Alright! I need a huge house now! I would kill to have something like that in my house!









George

Tank specs in profile


----------



## Kevin Jones (Apr 4, 2004)

My Gawd... I am truly speachless

[This message was edited by JoneZay on Mon August 04 2003 at 05:00 PM.]


----------



## Guttboy (Jul 27, 2003)

My wife would KILL ME! That is amazing...if I only had the house, if I only had the money, if I only had the time, if i only had...well you get the picture...at least i can dream!

Mike

100Gallon/Rena Filstar XP3/Icecap660 with 4x4' Ge Aquarays/Flourite Gravel mix/Malaysian driftwood


----------



## Gomer (Feb 2, 2004)

ya, but you need scuba gear when you need to do some trimming!


----------



## Justin Fournier (Jan 27, 2004)

> quote:
> 
> Originally posted by Gomer:
> ya, but you need scuba gear when you need to do some trimming!

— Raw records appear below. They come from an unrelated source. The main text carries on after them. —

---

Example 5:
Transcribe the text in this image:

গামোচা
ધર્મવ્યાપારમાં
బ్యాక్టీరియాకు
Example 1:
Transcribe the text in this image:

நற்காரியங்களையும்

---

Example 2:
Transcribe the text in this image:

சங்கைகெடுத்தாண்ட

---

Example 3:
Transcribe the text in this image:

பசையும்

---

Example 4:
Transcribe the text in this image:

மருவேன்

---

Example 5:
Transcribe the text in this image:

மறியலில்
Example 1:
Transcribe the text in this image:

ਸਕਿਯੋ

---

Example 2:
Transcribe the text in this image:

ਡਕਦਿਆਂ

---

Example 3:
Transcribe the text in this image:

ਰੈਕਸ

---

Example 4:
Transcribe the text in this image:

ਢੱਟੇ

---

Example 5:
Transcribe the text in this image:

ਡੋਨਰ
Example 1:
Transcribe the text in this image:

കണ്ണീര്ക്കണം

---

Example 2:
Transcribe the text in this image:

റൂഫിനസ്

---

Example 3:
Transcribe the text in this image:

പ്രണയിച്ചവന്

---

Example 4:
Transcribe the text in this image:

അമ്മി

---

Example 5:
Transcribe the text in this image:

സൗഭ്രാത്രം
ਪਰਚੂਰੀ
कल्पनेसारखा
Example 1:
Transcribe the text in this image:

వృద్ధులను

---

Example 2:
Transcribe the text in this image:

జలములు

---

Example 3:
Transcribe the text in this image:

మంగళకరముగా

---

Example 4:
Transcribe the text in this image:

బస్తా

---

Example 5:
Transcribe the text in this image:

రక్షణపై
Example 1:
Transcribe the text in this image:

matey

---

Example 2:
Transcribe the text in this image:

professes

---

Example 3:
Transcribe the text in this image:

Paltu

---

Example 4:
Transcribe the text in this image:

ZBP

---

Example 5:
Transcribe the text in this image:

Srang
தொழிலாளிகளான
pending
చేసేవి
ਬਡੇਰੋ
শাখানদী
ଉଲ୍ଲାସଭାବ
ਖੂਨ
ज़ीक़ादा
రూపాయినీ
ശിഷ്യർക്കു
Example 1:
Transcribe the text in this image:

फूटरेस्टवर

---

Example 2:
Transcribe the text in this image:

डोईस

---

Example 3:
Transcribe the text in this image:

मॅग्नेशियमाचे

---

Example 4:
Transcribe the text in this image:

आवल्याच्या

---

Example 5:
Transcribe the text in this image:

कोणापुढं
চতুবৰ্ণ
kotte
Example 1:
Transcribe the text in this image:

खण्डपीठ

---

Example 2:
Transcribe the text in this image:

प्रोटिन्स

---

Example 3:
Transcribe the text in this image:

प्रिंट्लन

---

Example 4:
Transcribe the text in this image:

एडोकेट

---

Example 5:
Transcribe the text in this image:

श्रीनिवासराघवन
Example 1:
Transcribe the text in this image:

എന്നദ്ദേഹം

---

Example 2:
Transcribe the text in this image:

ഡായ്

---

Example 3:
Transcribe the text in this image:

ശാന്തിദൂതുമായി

And that is a GREAT thing!!

GOD I LOVE how the wood comming out of the water looks. Truely AMAZING!! Takashi is my hero.


----------



## greysky (Aug 5, 2003)

Wow, that is absolutely spectacular. I've never wanted to live in a particularly large house as an adult, but the thought of having an aquarium like that one is making me think twice about that.


----------



## ckll (Jun 20, 2003)

My friend pointed me to this link before http://www.naturacquario.net/amano/

Check out no.5


----------



## Guest (Aug 5, 2003)

This topic, picture and website were already covered recently.

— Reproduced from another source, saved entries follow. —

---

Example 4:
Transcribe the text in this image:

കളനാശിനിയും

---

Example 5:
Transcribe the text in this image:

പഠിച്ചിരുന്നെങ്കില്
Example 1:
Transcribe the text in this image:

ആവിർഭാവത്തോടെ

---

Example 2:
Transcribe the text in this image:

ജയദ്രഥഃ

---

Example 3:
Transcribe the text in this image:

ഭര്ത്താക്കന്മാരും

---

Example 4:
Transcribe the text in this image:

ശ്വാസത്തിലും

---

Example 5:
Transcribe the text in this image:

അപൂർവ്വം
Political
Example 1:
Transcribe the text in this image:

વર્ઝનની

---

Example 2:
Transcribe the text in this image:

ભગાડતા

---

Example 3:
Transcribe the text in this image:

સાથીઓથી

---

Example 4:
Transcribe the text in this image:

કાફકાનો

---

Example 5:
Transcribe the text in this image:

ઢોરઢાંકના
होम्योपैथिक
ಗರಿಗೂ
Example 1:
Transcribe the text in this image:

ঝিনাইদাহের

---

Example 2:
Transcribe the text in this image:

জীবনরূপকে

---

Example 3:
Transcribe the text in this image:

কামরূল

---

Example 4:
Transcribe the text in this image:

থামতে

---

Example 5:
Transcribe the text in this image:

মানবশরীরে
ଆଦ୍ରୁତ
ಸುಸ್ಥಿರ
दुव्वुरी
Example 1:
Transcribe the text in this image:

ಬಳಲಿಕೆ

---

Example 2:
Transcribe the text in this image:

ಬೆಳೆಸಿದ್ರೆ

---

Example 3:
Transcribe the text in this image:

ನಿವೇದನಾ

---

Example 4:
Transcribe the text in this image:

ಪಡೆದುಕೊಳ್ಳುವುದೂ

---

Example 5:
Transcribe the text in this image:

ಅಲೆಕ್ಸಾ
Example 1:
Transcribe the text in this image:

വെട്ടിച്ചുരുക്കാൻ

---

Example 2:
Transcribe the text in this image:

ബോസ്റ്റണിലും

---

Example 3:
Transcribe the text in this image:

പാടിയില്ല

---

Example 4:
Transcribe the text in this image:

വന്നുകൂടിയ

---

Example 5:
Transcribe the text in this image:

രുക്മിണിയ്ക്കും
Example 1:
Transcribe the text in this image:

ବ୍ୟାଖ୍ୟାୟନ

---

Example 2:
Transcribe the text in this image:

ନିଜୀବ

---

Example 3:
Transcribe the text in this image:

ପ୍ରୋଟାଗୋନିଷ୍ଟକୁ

Check this link and look for picture for additional information.

http://aquabotanicwetthumb.infopop.cc/groupee/forums?a=tpc&s=4006090712&f=6606090712&m=5766067913


----------



## imported_Steph (Jun 10, 2003)

Is that a concrete slab?


----------



## IZM (May 24, 2003)

Holy cow, who does the maintanance on that thing? And you better get everything right the first time cause once it's in there good luck getting it out!!! 

Nice to look at though!!!


----------



## Wheeler (Feb 8, 2004)

Funny thing is that he has created much larger tanks than that, and he has them featured in the 1st and 3rd books. One tank is a solid 18 feet long, and another is 6'x6'x3'.

The tank in this pic is not nearly his biggest. Still, a mega-impressive 'scape, though.

Best wishes,
John Wheeler


----------



## david lim (Mar 30, 2004)

wait.... how big is this tank then? It appears to be at least 12 ft long. maybe 5 ft tall.... hmmm.... maybe 4 ft wide??? hmm....


----------